- [WHAT NEEDS TO BE DONE] Every entry has to be restated word for word.

- [RECORD SET]
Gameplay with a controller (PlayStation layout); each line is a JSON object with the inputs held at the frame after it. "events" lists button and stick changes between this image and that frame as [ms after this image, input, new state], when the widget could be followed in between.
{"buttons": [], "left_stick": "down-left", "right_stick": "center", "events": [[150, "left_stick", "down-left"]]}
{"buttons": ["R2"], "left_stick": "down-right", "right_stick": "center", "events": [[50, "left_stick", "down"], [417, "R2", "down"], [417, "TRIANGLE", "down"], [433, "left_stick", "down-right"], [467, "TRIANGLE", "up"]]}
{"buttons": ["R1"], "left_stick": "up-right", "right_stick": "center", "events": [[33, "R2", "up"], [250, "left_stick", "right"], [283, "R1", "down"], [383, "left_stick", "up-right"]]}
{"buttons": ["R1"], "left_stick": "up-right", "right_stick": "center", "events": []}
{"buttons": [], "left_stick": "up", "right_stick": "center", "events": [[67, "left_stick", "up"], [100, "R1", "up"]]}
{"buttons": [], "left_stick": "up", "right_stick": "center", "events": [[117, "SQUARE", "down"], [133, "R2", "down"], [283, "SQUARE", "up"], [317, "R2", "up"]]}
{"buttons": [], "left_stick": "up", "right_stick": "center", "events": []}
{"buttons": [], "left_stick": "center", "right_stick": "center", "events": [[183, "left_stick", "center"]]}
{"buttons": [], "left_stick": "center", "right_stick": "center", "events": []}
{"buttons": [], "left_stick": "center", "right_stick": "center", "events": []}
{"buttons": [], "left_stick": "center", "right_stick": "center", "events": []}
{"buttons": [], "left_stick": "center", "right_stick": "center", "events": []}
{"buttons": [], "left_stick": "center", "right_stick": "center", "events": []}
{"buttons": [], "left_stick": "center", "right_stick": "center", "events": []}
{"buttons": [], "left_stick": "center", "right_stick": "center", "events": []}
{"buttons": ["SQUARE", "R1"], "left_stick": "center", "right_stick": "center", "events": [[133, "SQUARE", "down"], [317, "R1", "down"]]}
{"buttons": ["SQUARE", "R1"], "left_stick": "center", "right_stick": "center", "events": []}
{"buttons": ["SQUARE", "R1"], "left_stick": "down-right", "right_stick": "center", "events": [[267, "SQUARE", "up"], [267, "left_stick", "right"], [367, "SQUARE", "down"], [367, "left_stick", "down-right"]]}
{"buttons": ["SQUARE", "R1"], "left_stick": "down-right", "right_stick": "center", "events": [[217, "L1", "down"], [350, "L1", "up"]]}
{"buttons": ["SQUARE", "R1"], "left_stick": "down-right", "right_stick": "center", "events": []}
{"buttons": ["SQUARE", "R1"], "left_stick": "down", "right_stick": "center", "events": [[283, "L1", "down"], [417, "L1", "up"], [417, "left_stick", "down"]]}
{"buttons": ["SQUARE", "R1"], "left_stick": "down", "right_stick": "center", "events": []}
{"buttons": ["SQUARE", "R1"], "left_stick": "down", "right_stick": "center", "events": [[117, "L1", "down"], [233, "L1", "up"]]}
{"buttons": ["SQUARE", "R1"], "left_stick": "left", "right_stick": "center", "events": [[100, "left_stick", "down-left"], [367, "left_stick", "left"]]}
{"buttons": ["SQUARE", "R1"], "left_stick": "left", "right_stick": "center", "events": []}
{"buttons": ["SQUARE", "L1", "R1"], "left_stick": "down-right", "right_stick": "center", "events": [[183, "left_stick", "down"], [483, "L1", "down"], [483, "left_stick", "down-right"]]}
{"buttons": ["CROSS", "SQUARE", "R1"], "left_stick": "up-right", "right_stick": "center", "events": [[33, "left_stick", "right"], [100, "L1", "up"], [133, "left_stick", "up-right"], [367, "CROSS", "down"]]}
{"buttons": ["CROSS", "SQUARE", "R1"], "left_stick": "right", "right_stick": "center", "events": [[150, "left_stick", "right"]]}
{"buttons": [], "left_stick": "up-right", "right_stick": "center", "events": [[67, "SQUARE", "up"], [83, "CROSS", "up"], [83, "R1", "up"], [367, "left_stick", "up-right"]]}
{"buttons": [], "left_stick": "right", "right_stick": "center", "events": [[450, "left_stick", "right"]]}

- [ANSWER AREA]
Gameplay with a controller (PlayStation layout); each line is a JSON object with the inputs held at the frame after it. "events" lists button and stick changes between this image and that frame as [ms after this image, input, new state], when the widget could be followed in between.
{"buttons": [], "left_stick": "down-left", "right_stick": "center", "events": [[150, "left_stick", "down-left"]]}
{"buttons": ["R2"], "left_stick": "down-right", "right_stick": "center", "events": [[50, "left_stick", "down"], [417, "R2", "down"], [417, "TRIANGLE", "down"], [433, "left_stick", "down-right"], [467, "TRIANGLE", "up"]]}
{"buttons": ["R1"], "left_stick": "up-right", "right_stick": "center", "events": [[33, "R2", "up"], [250, "left_stick", "right"], [283, "R1", "down"], [383, "left_stick", "up-right"]]}
{"buttons": ["R1"], "left_stick": "up-right", "right_stick": "center", "events": []}
{"buttons": [], "left_stick": "up", "right_stick": "center", "events": [[67, "left_stick", "up"], [100, "R1", "up"]]}
{"buttons": [], "left_stick": "up", "right_stick": "center", "events": [[117, "SQUARE", "down"], [133, "R2", "down"], [283, "SQUARE", "up"], [317, "R2", "up"]]}
{"buttons": [], "left_stick": "up", "right_stick": "center", "events": []}
{"buttons": [], "left_stick": "center", "right_stick": "center", "events": [[183, "left_stick", "center"]]}
{"buttons": [], "left_stick": "center", "right_stick": "center", "events": []}
{"buttons": [], "left_stick": "center", "right_stick": "center", "events": []}
{"buttons": [], "left_stick": "center", "right_stick": "center", "events": []}
{"buttons": [], "left_stick": "center", "right_stick": "center", "events": []}
{"buttons": [], "left_stick": "center", "right_stick": "center", "events": []}
{"buttons": [], "left_stick": "center", "right_stick": "center", "events": []}
{"buttons": [], "left_stick": "center", "right_stick": "center", "events": []}
{"buttons": ["SQUARE", "R1"], "left_stick": "center", "right_stick": "center", "events": [[133, "SQUARE", "down"], [317, "R1", "down"]]}
{"buttons": ["SQUARE", "R1"], "left_stick": "center", "right_stick": "center", "events": []}
{"buttons": ["SQUARE", "R1"], "left_stick": "down-right", "right_stick": "center", "events": [[267, "SQUARE", "up"], [267, "left_stick", "right"], [367, "SQUARE", "down"], [367, "left_stick", "down-right"]]}
{"buttons": ["SQUARE", "R1"], "left_stick": "down-right", "right_stick": "center", "events": [[217, "L1", "down"], [350, "L1", "up"]]}
{"buttons": ["SQUARE", "R1"], "left_stick": "down-right", "right_stick": "center", "events": []}
{"buttons": ["SQUARE", "R1"], "left_stick": "down", "right_stick": "center", "events": [[283, "L1", "down"], [417, "L1", "up"], [417, "left_stick", "down"]]}
{"buttons": ["SQUARE", "R1"], "left_stick": "down", "right_stick": "center", "events": []}
{"buttons": ["SQUARE", "R1"], "left_stick": "down", "right_stick": "center", "events": [[117, "L1", "down"], [233, "L1", "up"]]}
{"buttons": ["SQUARE", "R1"], "left_stick": "left", "right_stick": "center", "events": [[100, "left_stick", "down-left"], [367, "left_stick", "left"]]}
{"buttons": ["SQUARE", "R1"], "left_stick": "left", "right_stick": "center", "events": []}
{"buttons": ["SQUARE", "L1", "R1"], "left_stick": "down-right", "right_stick": "center", "events": [[183, "left_stick", "down"], [483, "L1", "down"], [483, "left_stick", "down-right"]]}
{"buttons": ["CROSS", "SQUARE", "R1"], "left_stick": "up-right", "right_stick": "center", "events": [[33, "left_stick", "right"], [100, "L1", "up"], [133, "left_stick", "up-right"], [367, "CROSS", "down"]]}
{"buttons": ["CROSS", "SQUARE", "R1"], "left_stick": "right", "right_stick": "center", "events": [[150, "left_stick", "right"]]}
{"buttons": [], "left_stick": "up-right", "right_stick": "center", "events": [[67, "SQUARE", "up"], [83, "CROSS", "up"], [83, "R1", "up"], [367, "left_stick", "up-right"]]}
{"buttons": [], "left_stick": "right", "right_stick": "center", "events": [[450, "left_stick", "right"]]}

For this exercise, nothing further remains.